[Dataset records]
━━━━━━━━

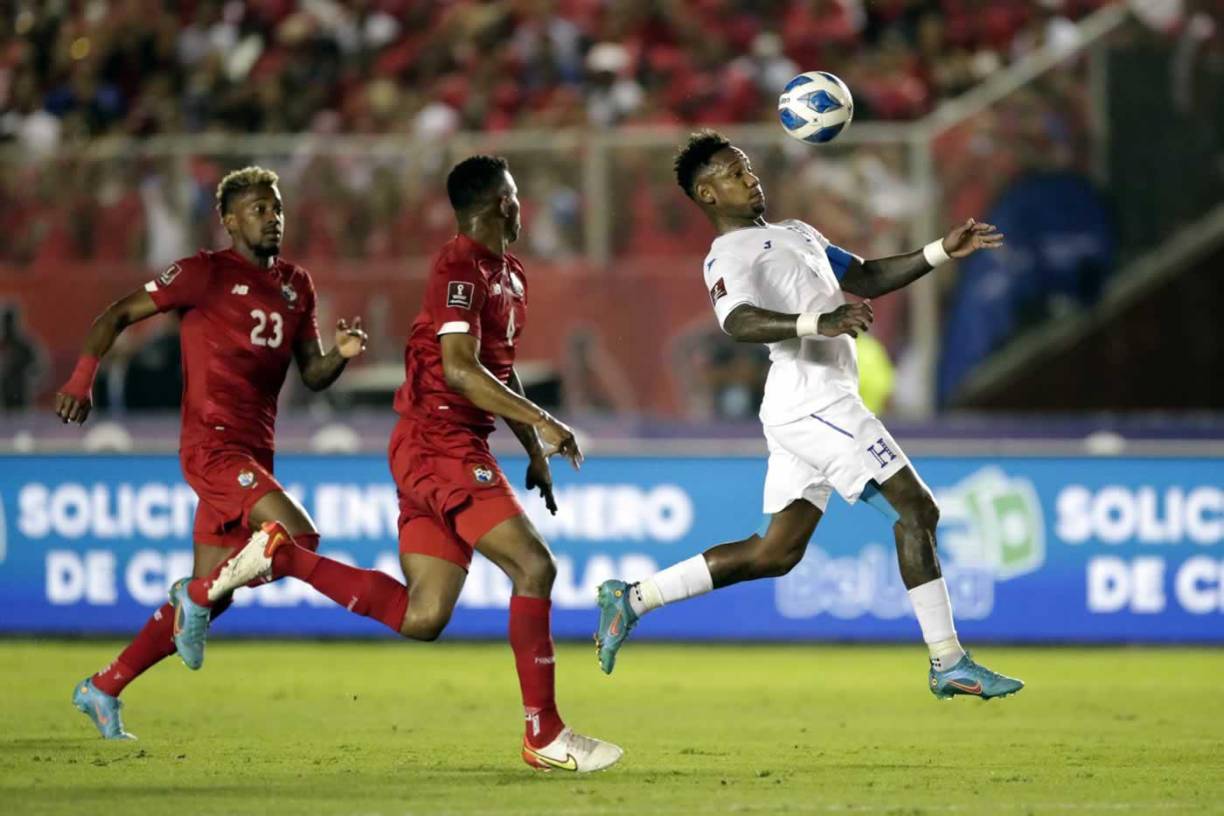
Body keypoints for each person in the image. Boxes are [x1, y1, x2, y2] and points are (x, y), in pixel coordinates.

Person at [202, 155, 623, 773]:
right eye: (514, 195)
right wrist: (546, 423)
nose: (520, 205)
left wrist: (533, 451)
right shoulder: (457, 266)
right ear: (499, 204)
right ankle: (544, 732)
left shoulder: (511, 275)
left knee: (424, 615)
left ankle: (282, 555)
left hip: (446, 444)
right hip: (439, 442)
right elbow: (458, 368)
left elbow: (495, 373)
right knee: (535, 567)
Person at [595, 131, 1024, 702]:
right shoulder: (727, 255)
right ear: (708, 193)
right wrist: (813, 325)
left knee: (776, 553)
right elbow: (737, 321)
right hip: (815, 400)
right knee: (917, 509)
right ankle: (948, 662)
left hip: (807, 402)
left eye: (748, 167)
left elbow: (865, 276)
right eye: (733, 172)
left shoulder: (796, 232)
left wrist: (941, 251)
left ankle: (632, 599)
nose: (750, 178)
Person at [59, 166, 368, 739]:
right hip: (212, 446)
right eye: (257, 209)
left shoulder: (298, 284)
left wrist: (342, 354)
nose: (272, 217)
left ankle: (104, 686)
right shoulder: (203, 273)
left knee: (218, 595)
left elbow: (314, 372)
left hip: (256, 451)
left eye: (276, 207)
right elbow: (118, 313)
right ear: (229, 221)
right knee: (297, 537)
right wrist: (82, 379)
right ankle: (194, 594)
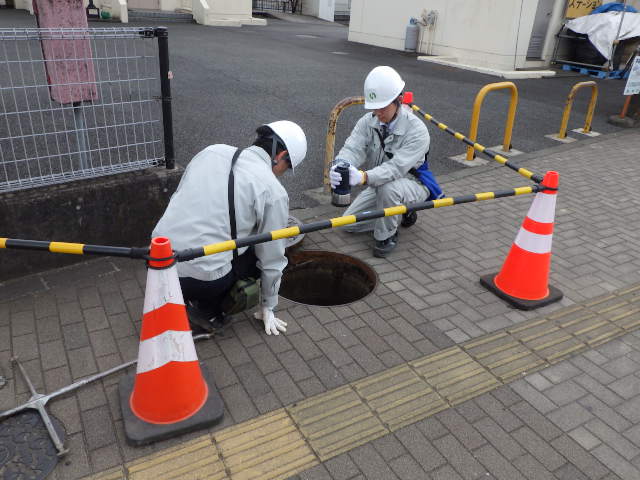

━━━━━━━━

| Brief |
Pull out all lines of the data with the string "shoulder".

| Result |
right shoulder: (457, 266)
left shoulder: (511, 275)
right shoulder: (727, 255)
left shoulder: (796, 232)
left shoulder: (298, 284)
right shoulder: (203, 273)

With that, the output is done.